细胞基因治疗,肺部疾病 z-bo 2020-09-16 340

　　Researchers have developed a new cell transplantation method to treat mice that mimic rare lung diseases. One day, this method could be used to treat this and other human lung diseases caused by immune cell dysfunction.

　　Scientists at the Cincitante Children’s Hospital Medical Center reported their discovery in nature on October 1. In this study, the authors used macrophages to collect and remove molecules and cell debris used in the body. We bred to mimic human diseases

　　In hereditary alveolar proteinosis (hPAP) mice, normal or genetically modified macrophages were transplanted into the airways of mice, and both were modified. Mouse disease. Dr. Bruce Trappnell, Department of Neonatal Science and Lung Biology, Cincinnati Children's Hospital, said: "The potential importance of these key findings goes beyond the treatment of rare lung diseases." Cynthanti Children's Hospital Neonatal Science Paper (PMT) as The first special treatment for hPAP children, and Takuji Suzuki from the Pulmonary Biology Department provided support. Suzuki and Trapnell discovered and first reported hPAP in 2008. In hPAP, the alveoli are filled with a surfactant-the lung produces this substance to reduce surface tension and cause alveoli. Keeping it open, children with hPAP have CSFR2RA or CSFR2RB mutations that reduce the ability of alveolar macrophages to remove surfactants from the lungs of these children. Accumulation in the alveoli of these children can cause respiratory distress and respiratory insufficiency. At present, the only treatment for these children is to complete an invasive lung cleaning procedure under general anesthesia. This method is effective, but the effect is temporary and requires frequent surgery, which causes quality problems in sick children. We use bone marrow transplantation (BMT) to test the treatment of hPAP mouse models with severe bone marrow suppression, or use radiation and chemotherapy to destroy the existing bone marrow. BMT is effective in mice. However, in humans, the patient's new bone marrow may die before receiving growth and expansion treatments. Studies have confirmed that it is not necessary to directly regenerate bone marrow-derived cells, and colony-forming macrophages can maintain themselves. Trapnell and Suzuki hope to test a new type of macrophage transplantation therapy, the result of which is natural and healthy macrophages and genetically modified macrophages cell. Has been shown to play a good role in correcting this disease in mice

　　"In mice where the mouse gene Csf2rb loses expression and mimics hPAP, viral vectors are used to transfer the modified Csf2rb gene to animals.
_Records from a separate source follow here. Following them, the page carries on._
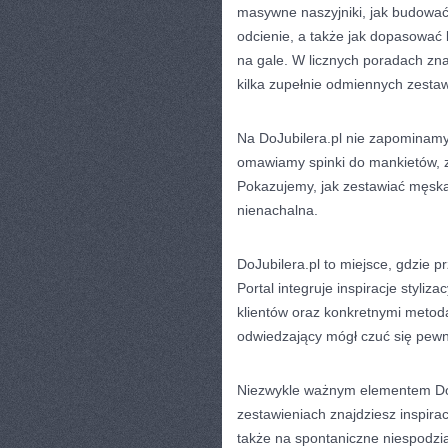
masywne naszyjniki, jak budować
odcienie, a także jak dopasować b
na gale. W licznych poradach znaj
kilka zupełnie odmiennych zesta
Na DoJubilera.pl nie zapominamy
omawiamy spinki do mankietów, ze
Pokazujemy, jak zestawiać męską 
nienachalna.
DoJubilera.pl to miejsce, gdzie 
Portal integruje inspiracje styliz
klientów oraz konkretnymi metoda
odwiedzający mógł czuć się pewni
Niezwykle ważnym elementem DoJ
zestawieniach znajdziesz inspirac
także na spontaniczne niespodzia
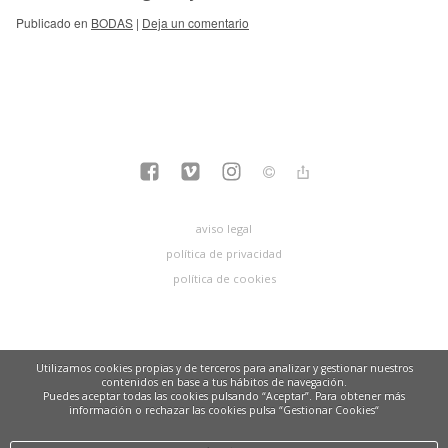
Publicado en
BODAS
|
Deja un comentario
aviso legal
política de privacidad
política de cookies
Utilizamos cookies propias y de terceros para analizar y gestionar nuestros
contenidos en base a tus hábitos de navegación.
Puedes aceptar todas las cookies pulsando “Aceptar”. Para obtener más
información o rechazar las cookies pulsa “Gestionar Cookies“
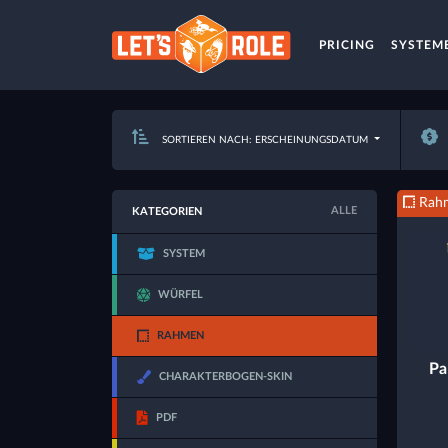
PRICING
SYSTEM
SORTIEREN NACH: ERSCHEINUNGSDATUM
Rah
ALLE
KATEGORIEN
SYSTEM
WÜRFEL
RAHMEN
Pa
CHARAKTERBOGEN-SKIN
PDF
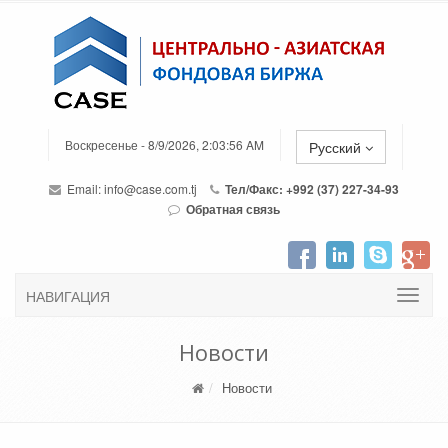
Воскресенье - 8/9/2026, 2:03:56 AM
Русский
Email:
info@case.com.tj
Тел/Факс: +992 (37) 227-34-93
Обратная связь
НАВИГАЦИЯ
Новости
Новости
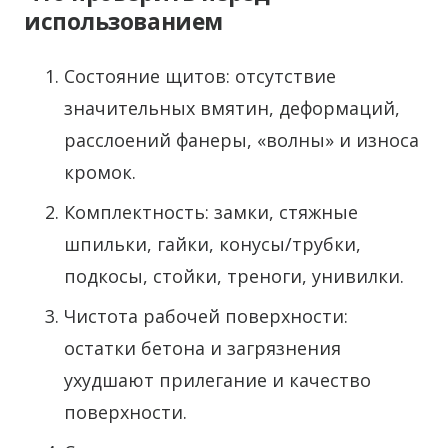
использованием
Состояние щитов: отсутствие
значительных вмятин, деформаций,
расслоений фанеры, «волны» и износа
кромок.
Комплектность: замки, стяжные
шпильки, гайки, конусы/трубки,
подкосы, стойки, треноги, унивилки.
Чистота рабочей поверхности:
остатки бетона и загрязнения
ухудшают прилегание и качество
поверхности.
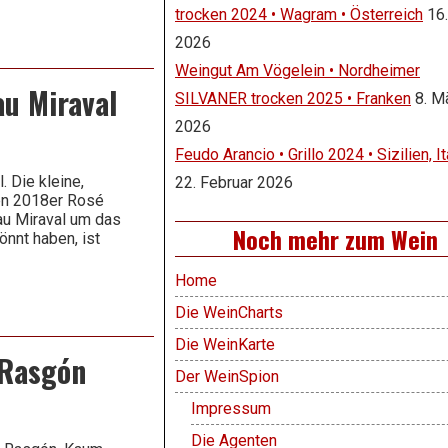
trocken 2024 • Wagram • Österreich
16.
2026
Weingut Am Vögelein • Nordheimer
au Miraval
SILVANER trocken 2025 • Franken
8. M
2026
Feudo Arancio • Grillo 2024 • Sizilien, It
 Die kleine,
22. Februar 2026
den 2018er Rosé
eau Miraval um das
Noch mehr zum Wein
önnt haben, ist
Home
Die WeinCharts
Die WeinKarte
 Rasgón
Der WeinSpion
Impressum
Die Agenten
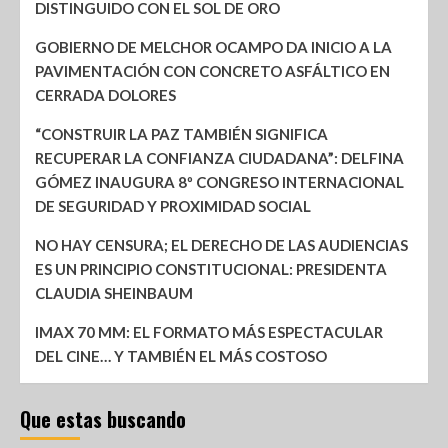
DISTINGUIDO CON EL SOL DE ORO
GOBIERNO DE MELCHOR OCAMPO DA INICIO A LA
PAVIMENTACIÓN CON CONCRETO ASFÁLTICO EN
CERRADA DOLORES
“CONSTRUIR LA PAZ TAMBIÉN SIGNIFICA
RECUPERAR LA CONFIANZA CIUDADANA”: DELFINA
GÓMEZ INAUGURA 8º CONGRESO INTERNACIONAL
DE SEGURIDAD Y PROXIMIDAD SOCIAL
NO HAY CENSURA; EL DERECHO DE LAS AUDIENCIAS
ES UN PRINCIPIO CONSTITUCIONAL: PRESIDENTA
CLAUDIA SHEINBAUM
IMAX 70 MM: EL FORMATO MÁS ESPECTACULAR
DEL CINE… Y TAMBIÉN EL MÁS COSTOSO
Que estas buscando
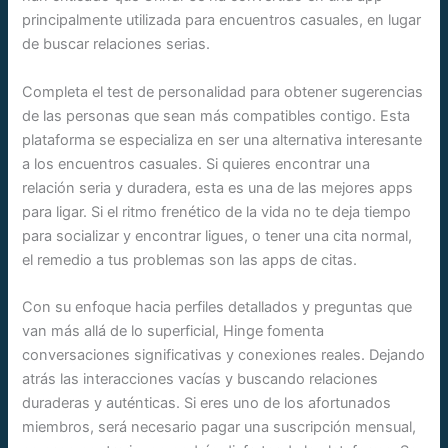
principalmente utilizada para encuentros casuales, en lugar
de buscar relaciones serias.
Completa el test de personalidad para obtener sugerencias
de las personas que sean más compatibles contigo. Esta
plataforma se especializa en ser una alternativa interesante
a los encuentros casuales. Si quieres encontrar una
relación seria y duradera, esta es una de las mejores apps
para ligar. Si el ritmo frenético de la vida no te deja tiempo
para socializar y encontrar ligues, o tener una cita normal,
el remedio a tus problemas son las apps de citas.
Con su enfoque hacia perfiles detallados y preguntas que
van más allá de lo superficial, Hinge fomenta
conversaciones significativas y conexiones reales. Dejando
atrás las interacciones vacías y buscando relaciones
duraderas y auténticas. Si eres uno de los afortunados
miembros, será necesario pagar una suscripción mensual,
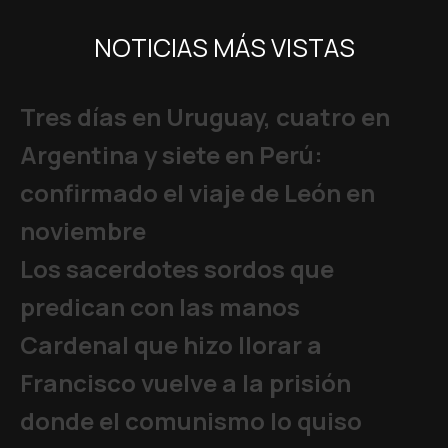
NOTICIAS MÁS VISTAS
Tres días en Uruguay, cuatro en
Argentina y siete en Perú:
confirmado el viaje de León en
noviembre
Los sacerdotes sordos que
predican con las manos
Cardenal que hizo llorar a
Francisco vuelve a la prisión
donde el comunismo lo quiso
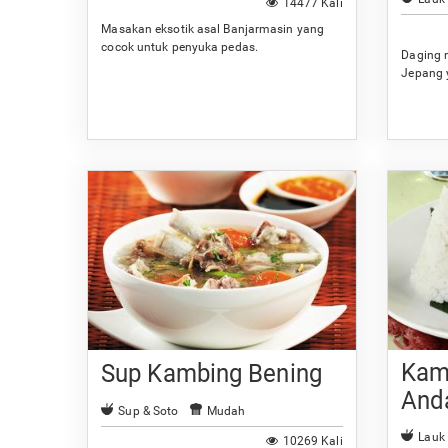
14477 Kali
Masakan eksotik asal Banjarmasin yang
cocok untuk penyuka pedas.
Daging 
Jepang 
Kam
Sup Kambing Bening
And
Sup & Soto
Mudah
Lauk
10269 Kali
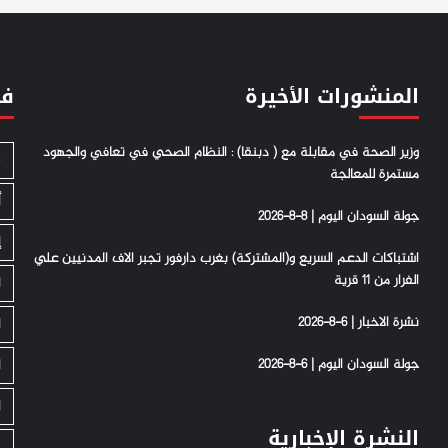
المنشورات الأخيرة
فئ
وزير الصحة في مقابلة مع ( دبنقا) : النظام الصحي في تعافي والجهود
S
مستمرة للمعالجة
أ
جولة السودان اليوم | 8-8-2026
إ
اشتباكات الدعم السريع و(المشتركة) بغرب دارفور تجبر الاف المدنيين علي
الفرار من 11 قرية
ا
نشرة الاخبار | 6-8-2026
ا
جولة السودان اليوم | 6-8-2026
ا
ا
النشرة الإخبارية
ج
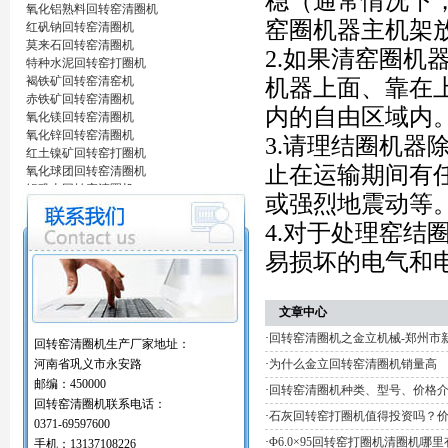
稳（通常情况下
氧化铝熟料回转窑清圈机
窑圈机器主机架
红矾钠回转窑清圈机
莫来石回转窑清圈机
2.如果清窑圈
特种水泥回转窑打圈机
褐铁矿回转窑清窑机
机器上面、靠在
赤铁矿回转窑清圈机
内的自由区域内
氧化镁回转窑清圈机
氧化锌回转窑清圈机
3.请理结圈机
红土镍矿回转窑打圈机
止在运输期间有
氧化球团回转窑清圈机
铝矾土回转窑清圈机
或强烈地震动等
铝酸钙粉窑清圈机
活性石灰回转窑清圈机
4.对于处理窑
窑内一至二十八米窑结圈处理机
易损坏的电气和
回转窑结圈处理专用设备/清圈机/打圈机…
石油支撑剂陶粒砂回转窑清圈机
海棉铁回转窑清圈机
文章中心
氧化铝熟料回转窑清圈机
红矾钠回转窑清圈机
·
回转窑清圈机之金立机械-郑州市
回转窑清圈机生产厂家地址：
莫来石回转窑清圈机
河南省巩义市永安路
·
为什么金立回转窑清圈机销量高
特种水泥回转窑打圈机
邮编：450000
褐铁矿回转窑清窑机
·
回转窑清圈机种类、型号、价格
回转窑清圈机联系电话：
赤铁矿回转窑清圈机
·
石灰回转窑打圈机值得投资吗？
氧化镁回转窑清圈机
0371-69597600
氧化锌回转窑清圈机
·
Φ6.0×95回转窑打圈机清圈机哪
手机：13137108226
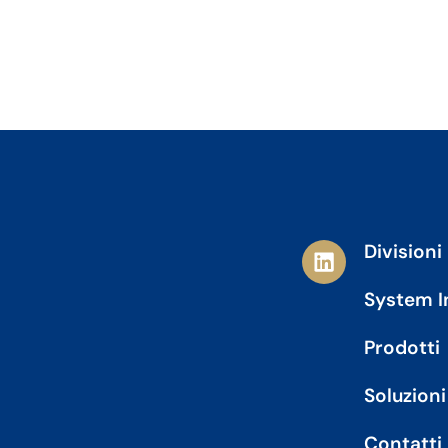
L
Divisioni
i
n
System I
k
e
Prodotti
d
i
Soluzioni
n
Contatti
Were transported to abnormal alveolar macrophages, and then these genetically modified cells were directly perfused into the lungs of mice

　　Researchers said that this treatment is safe and can meet the needs of animals. Can withstand the mortality of this lung disease, normalize the biomarkers associated with the disease and reduce the disease specificity for at least one year through a treatment. /This gene/cell therapy is very successful in experimental mice, but the author emphasizes that more research and testing is needed before applying this therapy to humans. They still need to determine the exact pharmacokinetics. We also need data to help determine the appropriate dose level and duration of efficacy after treatment. These preclinical trials are currently underway, and the human research program is being planned and designed.